Hoje em dia duas são as diretivas predominantes nos estudos
concernentes à Santa Mãe de Deus: a tendência que se poderia chamar
«Cristotípica», e a «eclesiotípica». A primeira, representada
principalmente por teólogos espanhóis, procura explanar tudo que há de
original e próprio em Maria, tendendo a colocá-la num plano que
transcende o das demais criaturas e o da Igreja; Maria aparece assim
como colaboradora intimamente associada à obra de Cristo e da Redenção
(é essa tendência que muito promove os estudos sobre a «Corredentora, a
Medianeira Universal»…).
A orientação eclesiotípica, professada principalmente por teólogos
alemães, tende, ao contrário, a ver o que há de comum entre Maria e a
Igreja; Maria é tida então como protótipo e miniatura da Igreja
(«Ecclesia»). Tal corrente é muito mais bíblica e tradicional,… mais
segura e construtiva, porque menos sutil e abstrata. Tomou forte
incremento nos últimos anos, de certo modo em reação contra divagações
acadêmicas da tendência «cristotípica»; é sóbria e reservada em suas
publicações, ao passo que a corrente cristotípica se mostra
extraordinariamente fecunda e prolixa. A orientação eclesiotípica merece
todo encômio por ser uma expressão da volta às fontes muito acentuada
entre os fiéis católicos contemporâneos (cf. «P. R.» 20/1959, qu. 3). É
na direção eclesiotípica que se deve desejar o desenvolvimento dos
estudos marianos.
Aliás,
o paralelo «Maria-Igreja» vem a ser o ponto de encontro de dois outros
paralelismos focalizados pelos cristãos antigos e medievais: «Eva-Maria»
e «Eva-Igreja». Maria e a Igreja representam realizações grandiosas e
sucessivas de uma realidade única e básica: a Maternidade sobrenatural,
que gera Cristo e os cristãos.
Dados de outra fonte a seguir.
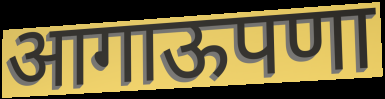
आगाऊपणा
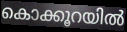
കൊക്കൂറയിൽ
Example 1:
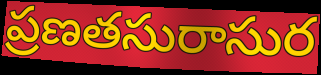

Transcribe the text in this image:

ప్రణతసురాసుర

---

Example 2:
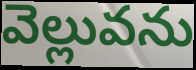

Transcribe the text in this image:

వెల్లువను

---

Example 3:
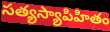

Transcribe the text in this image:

సత్యస్యాపిహితం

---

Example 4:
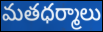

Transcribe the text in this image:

మతధర్మాలు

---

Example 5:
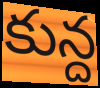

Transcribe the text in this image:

కున్ద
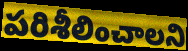
పరిశీలించాలని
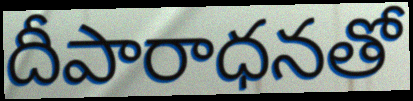
దీపారాధనతో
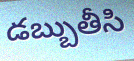
డబ్బుతీసి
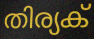
തിര്യക്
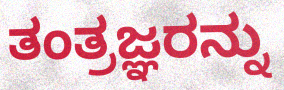
ತಂತ್ರಜ್ಞರನ್ನು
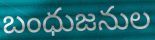
బంధుజనుల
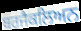
ਬਰਜੈਕਲਿਅਨ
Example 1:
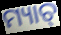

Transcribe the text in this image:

ମ୍ୟାଚ୍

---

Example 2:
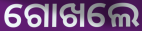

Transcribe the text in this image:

ଗୋଖଲେ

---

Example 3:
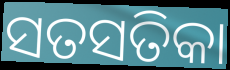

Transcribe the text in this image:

ସତସତିକା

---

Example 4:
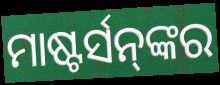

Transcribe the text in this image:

ମାଷ୍ଟର୍ସନ୍‌ଙ୍କର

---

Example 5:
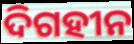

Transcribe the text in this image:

ଦିଗହୀନ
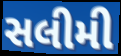
સલીમી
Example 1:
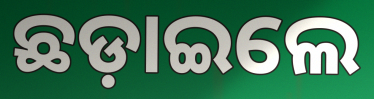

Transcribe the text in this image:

ଛଡ଼ାଇଲେ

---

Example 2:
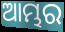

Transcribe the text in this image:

ଆମ୍ଭର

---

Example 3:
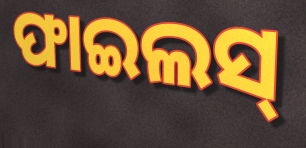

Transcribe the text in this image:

ଫାଇଲସ୍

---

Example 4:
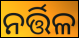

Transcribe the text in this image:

Acontece, porém, que, desempenhando essa
sua missão, Maria e a Igreja não fazem senão reparar e restaurar a
maternidade mesma que Eva pela primeira vez representou na história, mas
representou de maneira falha, gerando para a morte, e não para a vida.
Assim Maria e a Igreja constituem facetas de uma segunda Eva. verdadeira
Mãe dos vivos (cf. Gên 3,20); por sua vez, Maria, a Igreja e Eva vêm a
ser concretizações de uma realidade grandiosa e primordial — a
Maternidade e sua função salvífica no plano de Deus.
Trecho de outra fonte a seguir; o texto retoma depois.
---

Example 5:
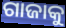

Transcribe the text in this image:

ଗାଜାକୁ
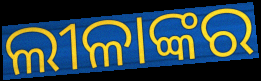
ଲୀଳାଙ୍କର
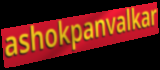
ashokpanvalkar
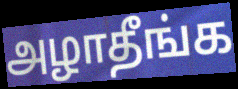
அழாதீங்க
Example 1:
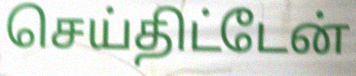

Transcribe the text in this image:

செய்திட்டேன்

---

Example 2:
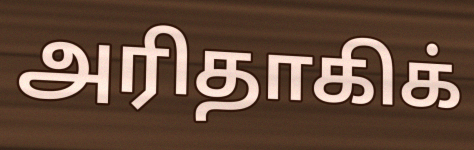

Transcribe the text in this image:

அரிதாகிக்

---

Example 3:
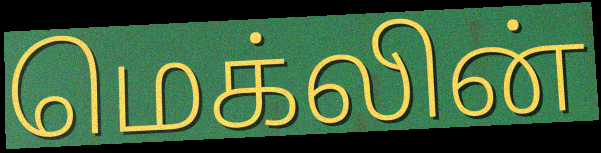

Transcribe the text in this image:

மெக்லின்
Fazendo eco, no setor da piedade, a essa corrente mariológica
tradicional ou muito reabastecida pelas fontes, é que se situa o tipo de
piedade mariana indicada no primeiro parágrafo da presente resposta: o
cristão deve mais e mais tornar-se um outro Cristo; em consequência há
de ser genuíno «filho do Pai» e devoto filho de Maria.
Conhecendo este belo aspecto da piedade mariana, os irmãos separados
já não ressentirão as dificuldades que lhes causam certas formas de
devoção que o povo católico às vezes cultiva com exuberância, mas sem
orientação teológica, formas de devoção, portanto, pouco representativas
da mente da Igreja. Longe de ser aberração ou desvio, vê-se que uma
piedade filial para com Maria, a. Mãe de Jesus, não pode deixar de
decorrer da configuração do cristão ao Cristo Jesus.
Note-se, aliás, que a consideração de Maria «Mãe de Jesus» é
predominante na devoção dos cristãos orientais: as imagens ou Ícones de
Maria costumam apresentar a Senhora com o Menino-Deus nos braços.